On this day: Battle with Storm Force, 23 January 1988
On this day, 23 January 1988 … the last standalone edition of Battle disappeared from the shelves of British newsagents*. Battle had served an impressive tour of duty lasting nearly thirteen years, but now its masthead, Johnny Red, the paramilitaries of Storm Force and further reprints of Pat Mills’ and Joe Colquhoun’s Charley’s War were off to join Dan Dare and Doomlord in Eagle – essentially IPC’s last adventure comic standing.

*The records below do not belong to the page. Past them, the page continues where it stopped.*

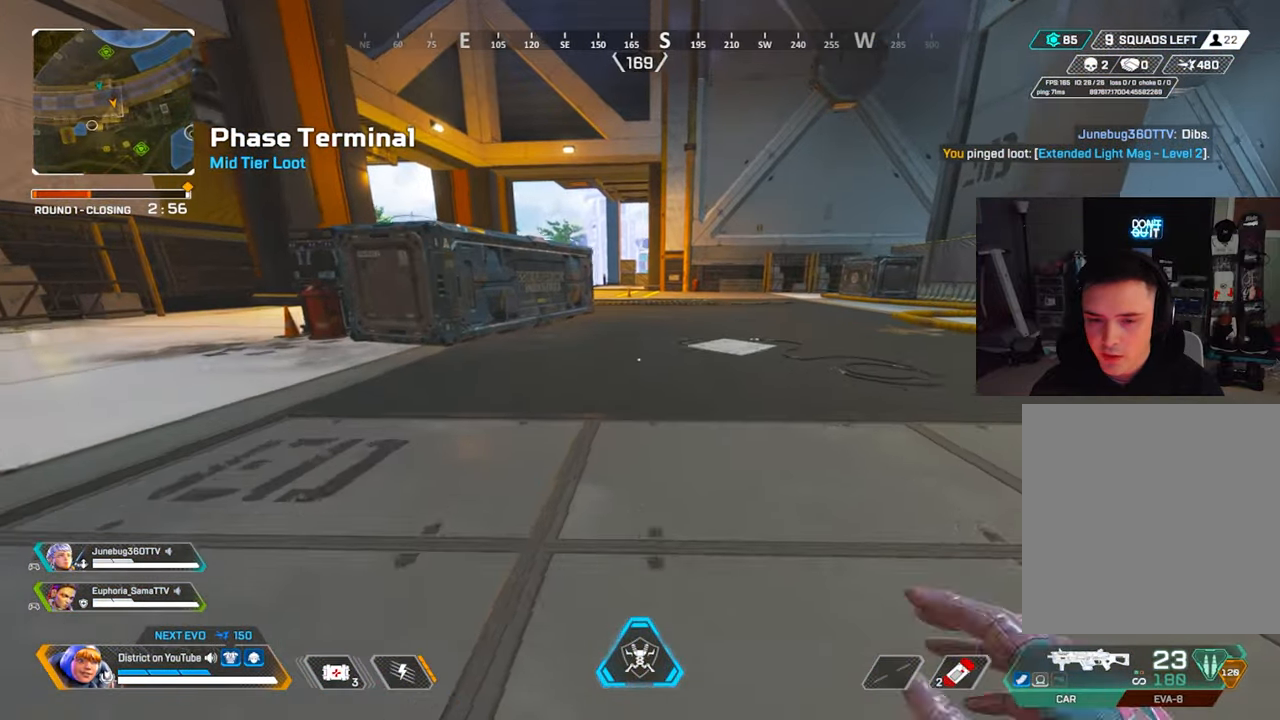
{"buttons": ["Y"], "left_stick": "up", "right_stick": "center", "events": [[100, "DPAD_LEFT", "up"], [300, "Y", "down"]]}
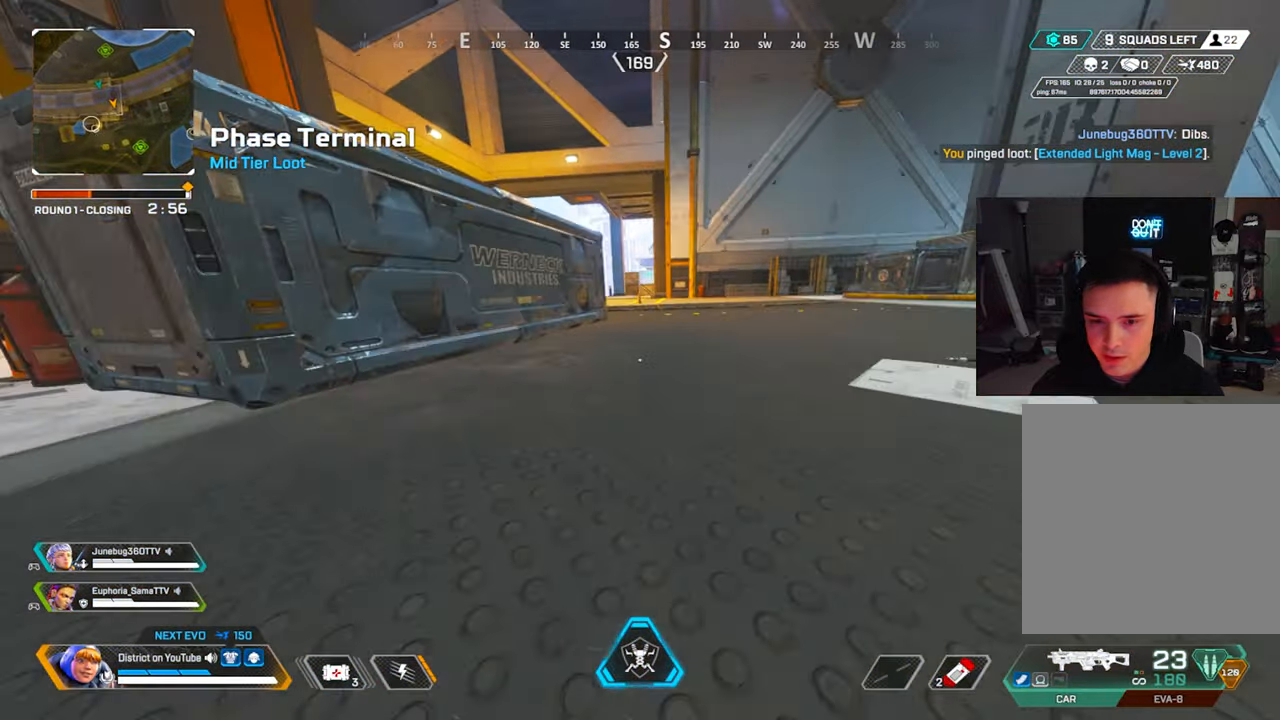
{"buttons": [], "left_stick": "right", "right_stick": "center", "events": [[83, "left_stick", "left"], [150, "A", "down"], [283, "A", "up"], [283, "Y", "up"], [350, "left_stick", "up"], [433, "left_stick", "right"]]}
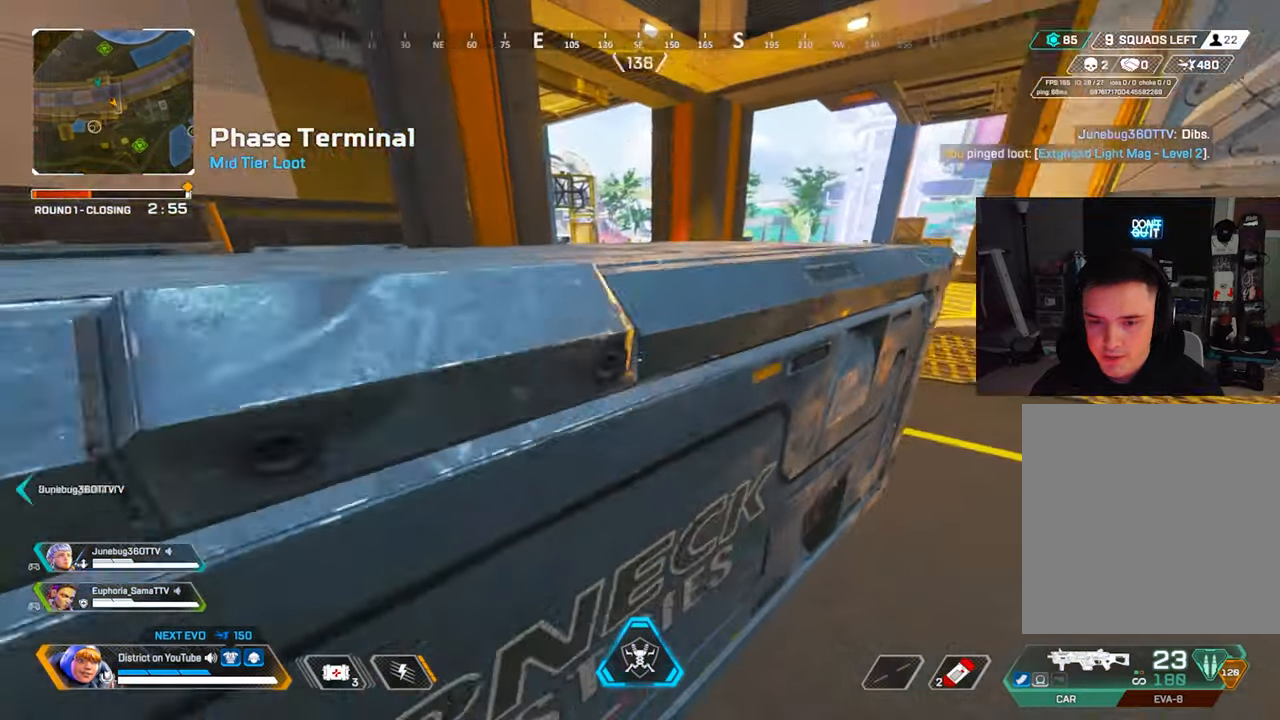
{"buttons": [], "left_stick": "up", "right_stick": "center", "events": [[133, "right_stick", "right"], [167, "A", "down"], [183, "left_stick", "up-right"], [250, "L3", "down"], [283, "right_stick", "left"], [383, "right_stick", "center"], [417, "left_stick", "up"], [450, "A", "up"], [500, "L3", "up"]]}
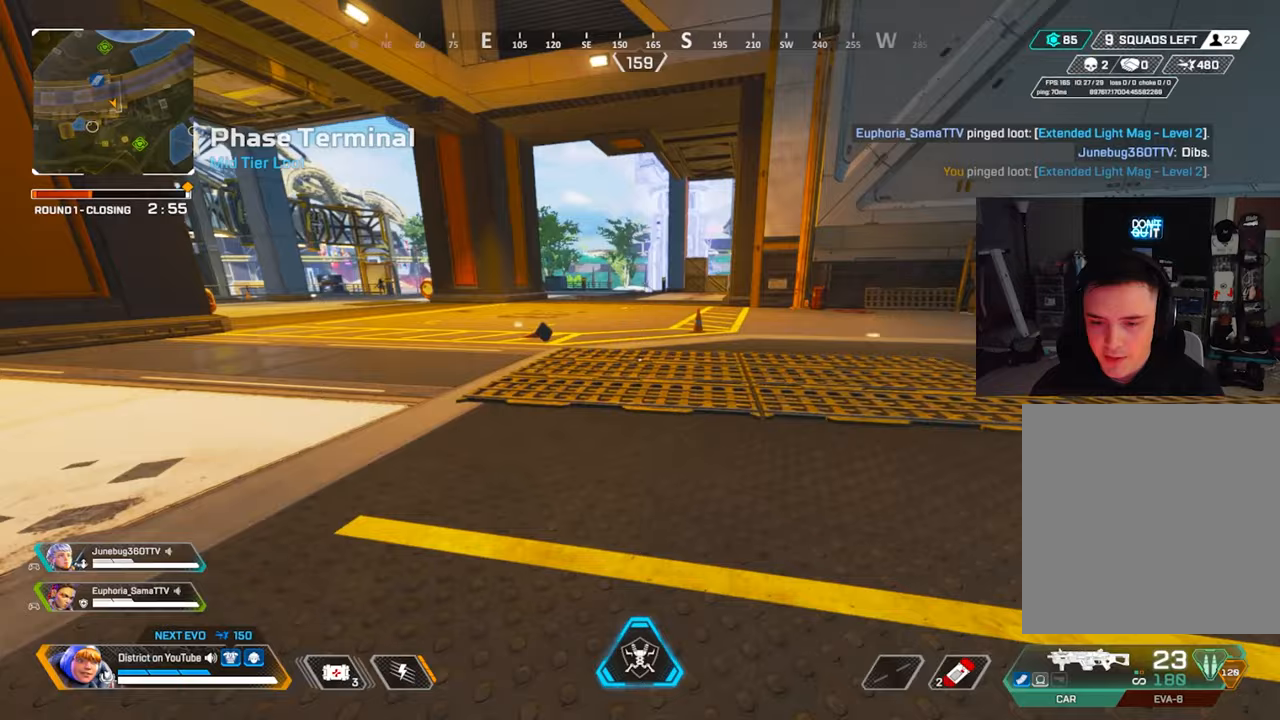
{"buttons": [], "left_stick": "up-right", "right_stick": "center", "events": [[200, "left_stick", "up-right"]]}
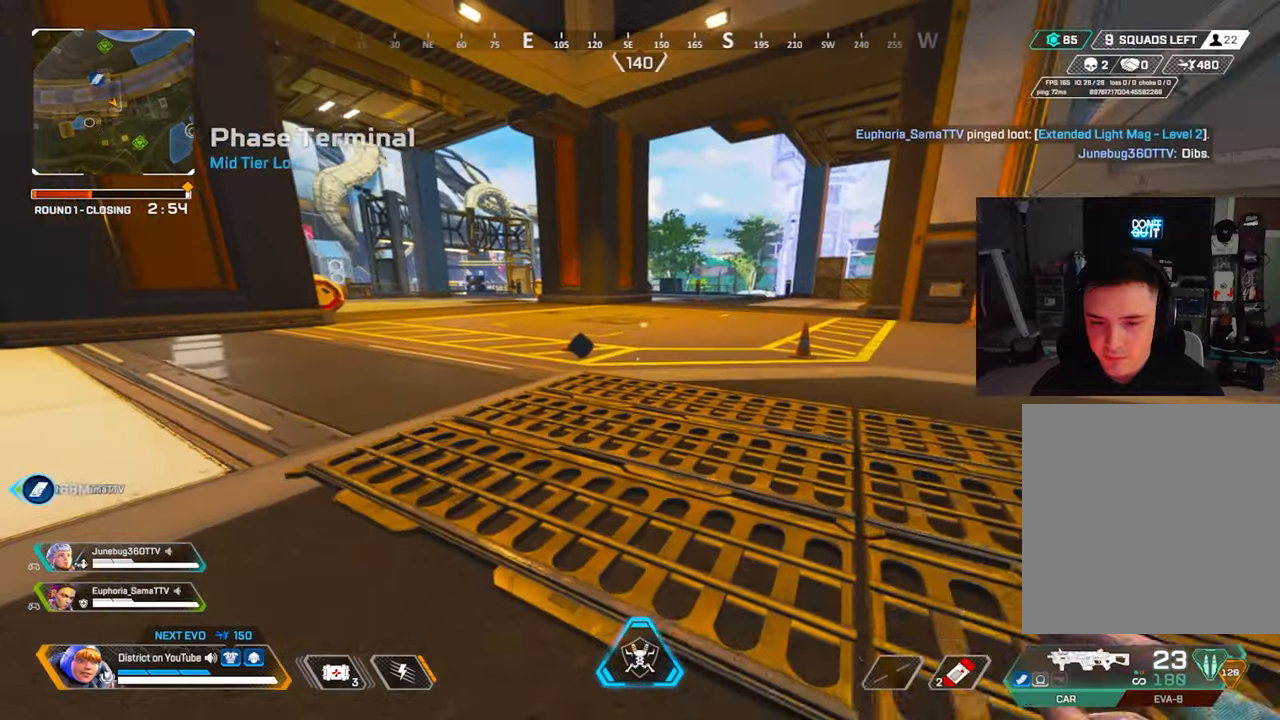
{"buttons": [], "left_stick": "center", "right_stick": "center", "events": [[300, "A", "down"], [400, "left_stick", "center"], [433, "A", "up"]]}
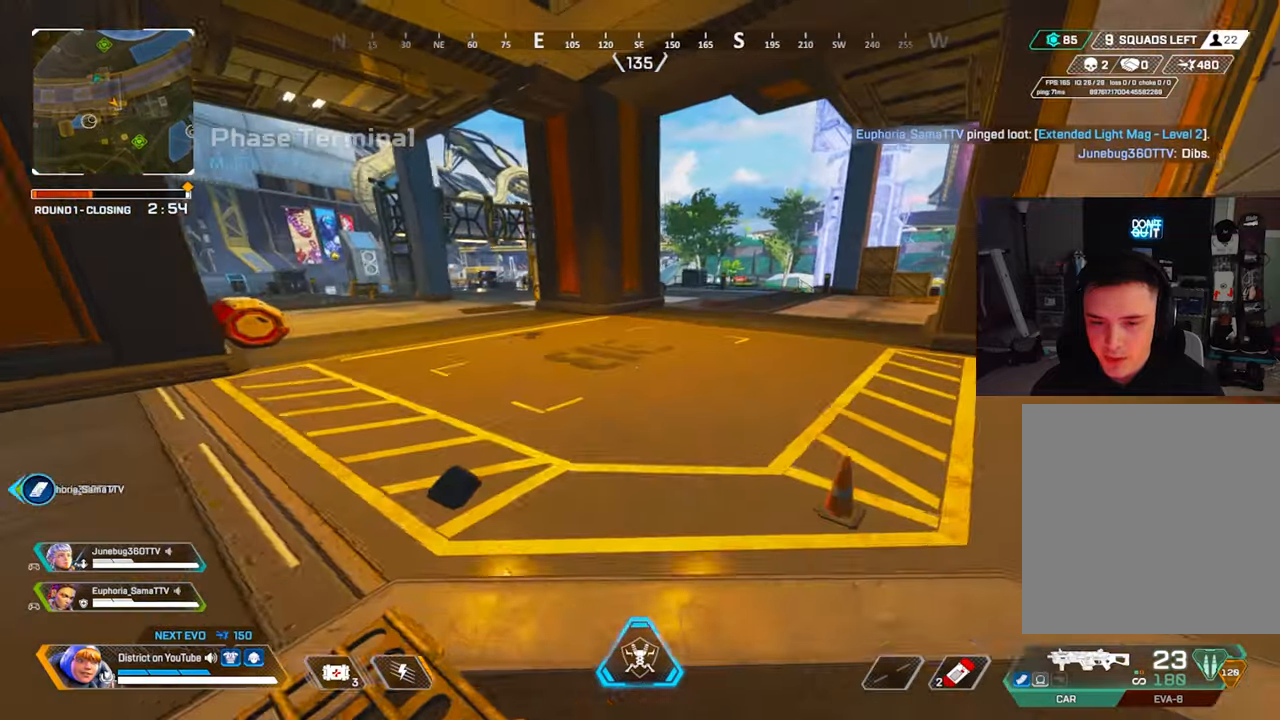
{"buttons": [], "left_stick": "up", "right_stick": "center", "events": [[367, "left_stick", "up"]]}
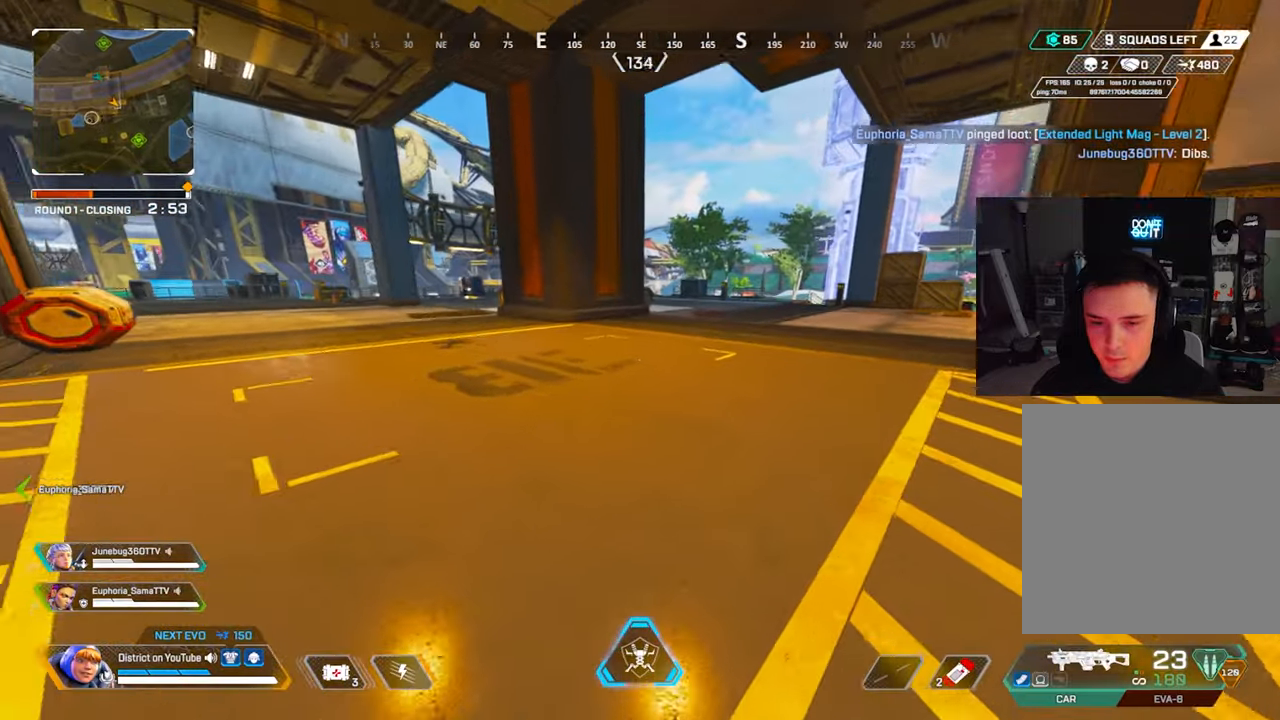
{"buttons": [], "left_stick": "up", "right_stick": "center", "events": []}
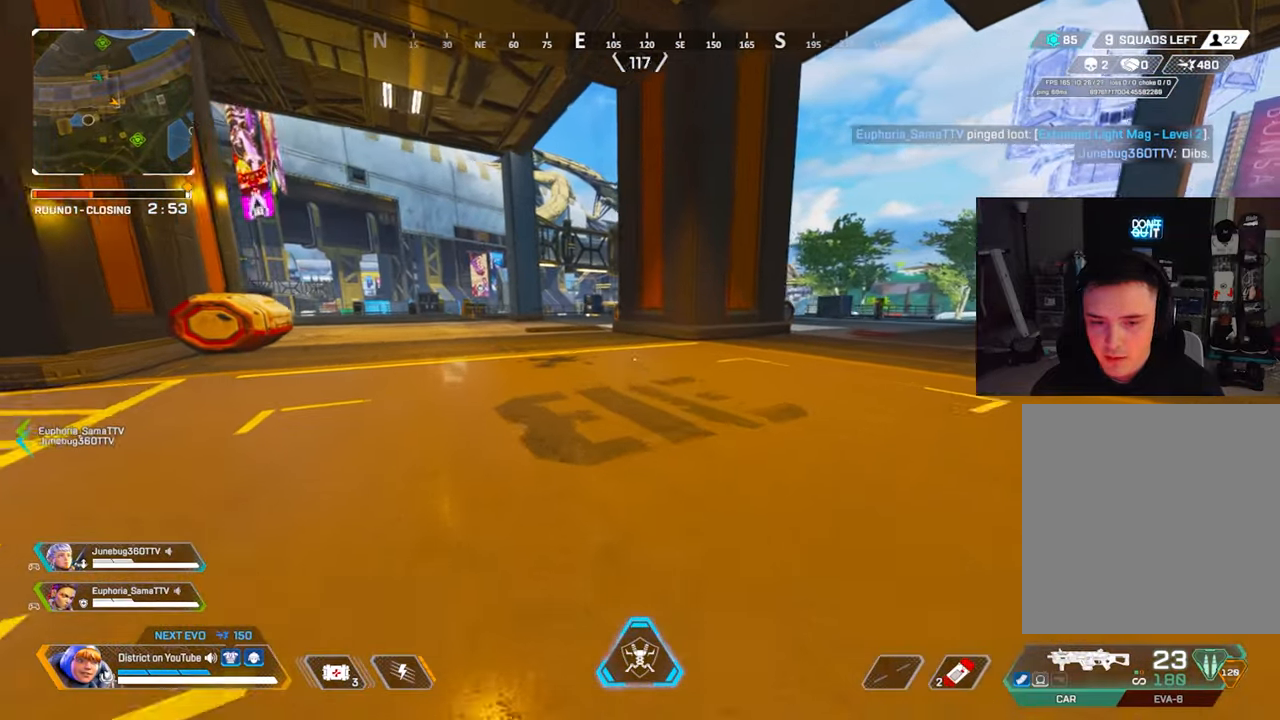
{"buttons": ["R3"], "left_stick": "up", "right_stick": "center", "events": [[383, "R3", "down"]]}
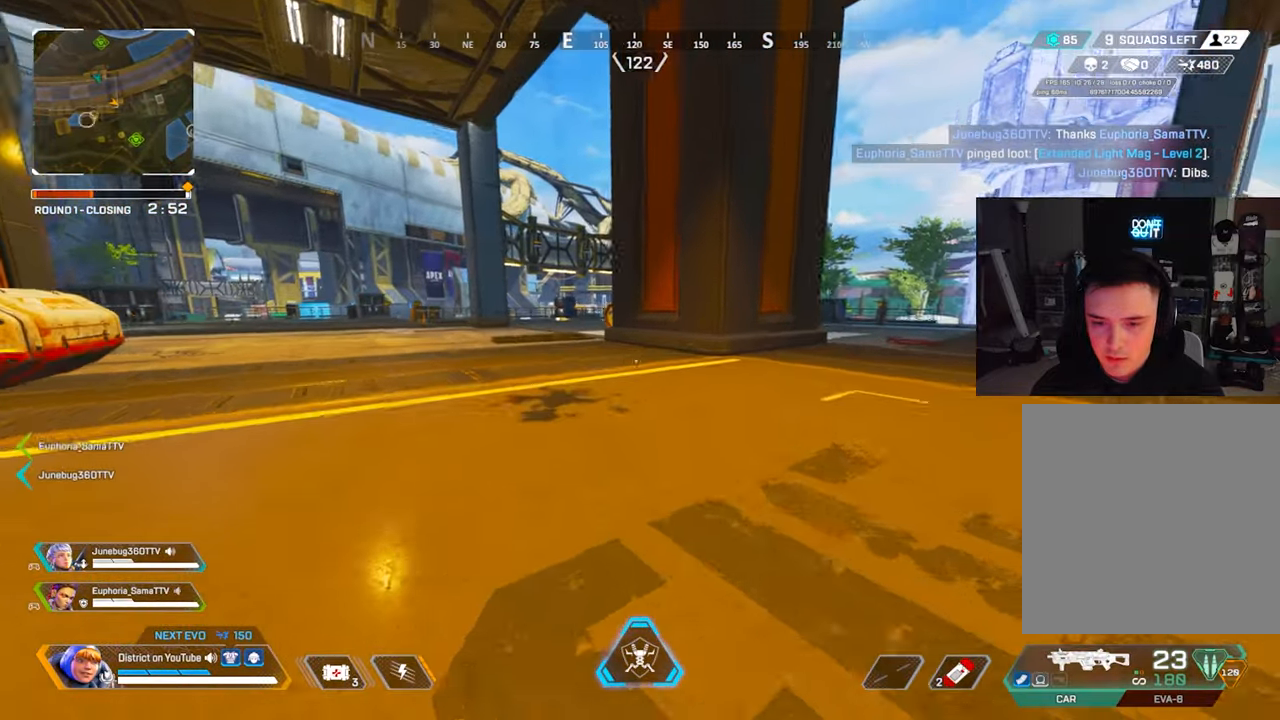
{"buttons": ["Y"], "left_stick": "up-left", "right_stick": "center", "events": [[17, "Y", "down"], [33, "R3", "up"], [317, "A", "down"], [317, "left_stick", "left"], [417, "A", "up"], [450, "left_stick", "up-left"]]}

It’s often said that war comics, and comics in which war featured heavily, such as Battle, Action and Valiant, and DC Thomson’s Victor and Warlord, proved successful in the 1960s and 1970s because they were published for kids for whom the Second World War was only one generation in the past, its veterans still many among us. By the mid- to late-1980s, it was a less significant part of children’s cultural awareness; ‘war’ was starting to mean something very different to Cold War kids. This may be one of the reasons for Battle’s eventual decline. A decline in the juvenile comics market in general must have been signifcant also, and in this excellent article for The Quietus Steve Earles suggests that a turning-point for Battle was its dalliance with toy tie-in strips during its Action Force era: 'You now had the shameful situation of creators, some of whom had actually been in the army, trying to breath life into stories based on moulded plastic.' The article is also worth reading for a great Pat Mills interview in which he discusses Battle, Dave Hunt, Gerry Finley-Day and Joe Colquhoun.
*All of my ‘On this day’ posts are based on the date printed on each comic’s cover, which is the off-sale date rather than the date of publication.